Other side effects of the steroid medications include: low-grade fevers, hiccups, insomnia, headaches, increased heart rate and abdominal cramping or bloating. These side effects occur in only about 5% of patients and commonly disappear within 1-3 days after the injection.

Q. WHO SHOULD NOT HAVE THIS INJECTION?
A. Patients allergic to any of the medications to be injected, on blood thinning medication (Coumadin, Warfarin, Plavix, NSAID's, anti-inflammatory medications, Lovenox or Aspirin), with bleeding disorders (Hemophilia, Thrombocytopenia or any other Coagulopathies), or have an active infection should not have the injection.

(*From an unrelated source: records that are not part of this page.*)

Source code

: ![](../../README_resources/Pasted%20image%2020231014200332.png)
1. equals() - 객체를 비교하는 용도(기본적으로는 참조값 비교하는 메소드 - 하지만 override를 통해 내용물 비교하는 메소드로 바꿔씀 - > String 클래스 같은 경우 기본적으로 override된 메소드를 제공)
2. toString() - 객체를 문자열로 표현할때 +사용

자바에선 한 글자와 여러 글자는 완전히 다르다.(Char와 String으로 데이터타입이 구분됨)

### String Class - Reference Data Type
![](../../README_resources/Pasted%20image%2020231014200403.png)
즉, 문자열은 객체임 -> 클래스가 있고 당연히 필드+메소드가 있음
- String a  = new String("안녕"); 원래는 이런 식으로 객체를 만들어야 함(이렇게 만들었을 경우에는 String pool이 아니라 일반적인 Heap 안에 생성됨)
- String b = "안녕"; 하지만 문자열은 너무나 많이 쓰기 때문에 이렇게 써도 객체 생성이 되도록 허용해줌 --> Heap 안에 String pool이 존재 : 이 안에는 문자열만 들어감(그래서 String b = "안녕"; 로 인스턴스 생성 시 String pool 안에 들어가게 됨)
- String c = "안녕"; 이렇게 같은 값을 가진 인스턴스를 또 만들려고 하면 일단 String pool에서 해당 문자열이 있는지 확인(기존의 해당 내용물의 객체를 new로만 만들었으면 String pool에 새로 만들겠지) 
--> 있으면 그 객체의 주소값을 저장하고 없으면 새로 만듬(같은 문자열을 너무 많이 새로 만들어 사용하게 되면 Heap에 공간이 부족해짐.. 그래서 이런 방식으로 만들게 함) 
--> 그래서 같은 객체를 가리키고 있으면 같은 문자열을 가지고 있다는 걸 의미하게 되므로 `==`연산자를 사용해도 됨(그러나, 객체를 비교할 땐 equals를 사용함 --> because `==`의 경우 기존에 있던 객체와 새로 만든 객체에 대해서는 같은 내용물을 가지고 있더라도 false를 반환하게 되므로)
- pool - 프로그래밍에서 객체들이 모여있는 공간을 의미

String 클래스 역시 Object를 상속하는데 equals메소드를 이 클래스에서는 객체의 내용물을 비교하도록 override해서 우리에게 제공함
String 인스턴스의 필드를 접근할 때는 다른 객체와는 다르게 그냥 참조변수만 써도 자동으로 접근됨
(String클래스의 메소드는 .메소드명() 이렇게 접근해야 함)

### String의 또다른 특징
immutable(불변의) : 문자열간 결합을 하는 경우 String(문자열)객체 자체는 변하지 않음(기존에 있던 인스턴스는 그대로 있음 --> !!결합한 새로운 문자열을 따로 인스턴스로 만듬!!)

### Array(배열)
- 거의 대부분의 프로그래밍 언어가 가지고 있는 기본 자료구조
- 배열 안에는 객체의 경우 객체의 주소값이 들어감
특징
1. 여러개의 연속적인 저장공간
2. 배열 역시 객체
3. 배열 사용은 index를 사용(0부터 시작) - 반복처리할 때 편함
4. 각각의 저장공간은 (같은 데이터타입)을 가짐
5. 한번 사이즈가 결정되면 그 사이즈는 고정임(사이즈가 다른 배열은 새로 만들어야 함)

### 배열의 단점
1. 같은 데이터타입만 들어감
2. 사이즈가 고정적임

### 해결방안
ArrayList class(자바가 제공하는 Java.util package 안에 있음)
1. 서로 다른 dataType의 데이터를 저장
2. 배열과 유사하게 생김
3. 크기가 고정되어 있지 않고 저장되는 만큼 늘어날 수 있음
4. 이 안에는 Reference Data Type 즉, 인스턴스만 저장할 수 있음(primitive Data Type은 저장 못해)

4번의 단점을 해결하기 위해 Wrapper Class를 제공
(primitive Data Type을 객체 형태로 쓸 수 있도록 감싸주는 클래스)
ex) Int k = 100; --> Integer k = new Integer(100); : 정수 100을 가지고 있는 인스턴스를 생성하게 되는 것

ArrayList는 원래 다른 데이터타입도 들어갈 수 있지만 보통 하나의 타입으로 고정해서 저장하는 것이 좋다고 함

Q. HOW SHOULD I PREPARE FOR THE PROCEDURE?
A. Stop any blood thinners (Coumadin or Warfarin) 4 days prior to your procedure. Always consult your primary care physician before stopping these medications. All antiplatelet medications (Plavix, NSAID's, anti-inflammatory medications, Lovenox or Aspirin) will need to be stopped 7 days prior to the procedure.

If you have a cold or an active infection, please call The Pain Center and reschedule the procedure for a later time. Remember that steroids may temporarily depress your immune system possibly worsening the infection.

PREDICTIVE FACTORS
Patients with classic disc related syndromes (arm or leg pain) with symptoms of less than 3 months duration have an excellent chance of symptomatic relief by epidural steroid injections. Epidurals have a lesser effect on patients with symptoms persisting for periods longer than 3 months or in patients treated previously by surgical methods.

CONCLUSION
Conclusions made after reviewing the studies are: two thirds of patients with acute disc related disease will benefit from epidural steroids. Only one third will benefit after 6 months. Three weeks after an epidural steroid injection the patient should be reevaluated. If there is significant improvement in function and subjective pain relief, a second epidural steroid injection is administered. If there is no change in the patient's condition after the first injection, an alternative intervention is sought. Because epidural steroid injections are often the last recourse before surgery, the benefit of up to three injections in a six month period should be considered for patients with pain related to neck or back problems.